Psychiatric Diagnostic Interviews for Children and Adolescents: A Comparative Study
Journal of the American Academy of Child & Adolescent Psychiatry, 05/04/2012
Angold A et al. – The Development and Well–Being Assessment is shorter and cases were probably more severe, making it a good choice for clinical trials, but the user cannot examine the data in detail. The Diagnostic Interview Schedule for Children and Child and Adolescent Psychiatric Assessment are similar in length and training needs.Methods
- Roughly equal numbers of males and females of white and African American ethnicity, aged 9 to 12 and 13 to 16 years, were recruited from primary care pediatric clinics.

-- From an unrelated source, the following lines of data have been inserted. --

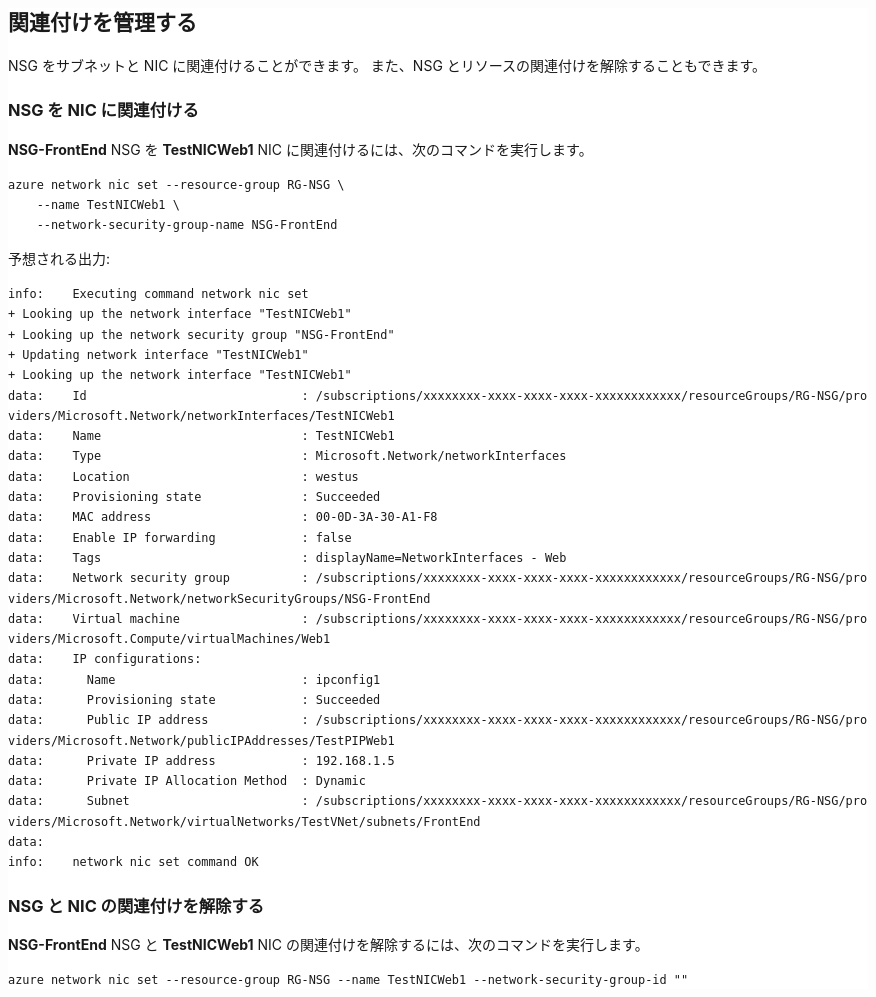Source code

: ## <a name="manage-associations"></a>関連付けを管理する
NSG をサブネットと NIC に関連付けることができます。 また、NSG とリソースの関連付けを解除することもできます。

### <a name="associate-an-nsg-to-a-nic"></a>NSG を NIC に関連付ける
**NSG-FrontEnd** NSG を **TestNICWeb1** NIC に関連付けるには、次のコマンドを実行します。

```azurecli
azure network nic set --resource-group RG-NSG \
    --name TestNICWeb1 \
    --network-security-group-name NSG-FrontEnd
```

予想される出力:

    info:    Executing command network nic set
    + Looking up the network interface "TestNICWeb1"
    + Looking up the network security group "NSG-FrontEnd"
    + Updating network interface "TestNICWeb1"
    + Looking up the network interface "TestNICWeb1"
    data:    Id                              : /subscriptions/xxxxxxxx-xxxx-xxxx-xxxx-xxxxxxxxxxxx/resourceGroups/RG-NSG/providers/Microsoft.Network/networkInterfaces/TestNICWeb1
    data:    Name                            : TestNICWeb1
    data:    Type                            : Microsoft.Network/networkInterfaces
    data:    Location                        : westus
    data:    Provisioning state              : Succeeded
    data:    MAC address                     : 00-0D-3A-30-A1-F8
    data:    Enable IP forwarding            : false
    data:    Tags                            : displayName=NetworkInterfaces - Web
    data:    Network security group          : /subscriptions/xxxxxxxx-xxxx-xxxx-xxxx-xxxxxxxxxxxx/resourceGroups/RG-NSG/providers/Microsoft.Network/networkSecurityGroups/NSG-FrontEnd
    data:    Virtual machine                 : /subscriptions/xxxxxxxx-xxxx-xxxx-xxxx-xxxxxxxxxxxx/resourceGroups/RG-NSG/providers/Microsoft.Compute/virtualMachines/Web1
    data:    IP configurations:
    data:      Name                          : ipconfig1
    data:      Provisioning state            : Succeeded
    data:      Public IP address             : /subscriptions/xxxxxxxx-xxxx-xxxx-xxxx-xxxxxxxxxxxx/resourceGroups/RG-NSG/providers/Microsoft.Network/publicIPAddresses/TestPIPWeb1
    data:      Private IP address            : 192.168.1.5
    data:      Private IP Allocation Method  : Dynamic
    data:      Subnet                        : /subscriptions/xxxxxxxx-xxxx-xxxx-xxxx-xxxxxxxxxxxx/resourceGroups/RG-NSG/providers/Microsoft.Network/virtualNetworks/TestVNet/subnets/FrontEnd
    data:
    info:    network nic set command OK

### <a name="dissociate-an-nsg-from-a-nic"></a>NSG と NIC の関連付けを解除する

**NSG-FrontEnd** NSG と **TestNICWeb1** NIC の関連付けを解除するには、次のコマンドを実行します。

```azurecli
azure network nic set --resource-group RG-NSG --name TestNICWeb1 --network-security-group-id ""
```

- Participants (N = 646) were randomly assigned to receive two of the three interviews, in counterbalanced order.
- Five modules were used: any depressive disorder, anxiety disorders, oppositional defiant disorder, conduct disorder, and attention-deficit/hyperactivity disorder.
- At two sessions about 1 week apart, parent and child completed one of two interviews plus five screening questionnaires.
- When interviewed with the DAWBA, 17.7% of youth had one or more diagnoses, compared with 47.1% (DISC) and 32.4% (CAPA).
- The excess of DISC diagnoses was accounted for by specific phobias.
- Agreement between interview pairs was 0.13 to 0.48 for DAWBA-DISC comparisons, 0.21 to 0.61 for DISC-CAPA comparisons, and 0.23 to 0.48 for CAPA-DAWBA comparisons.
- DAWBA-only cases were associated with higher parent-report questionnaire scores than DISC/DAWBA cases, but equivalent child-report scores.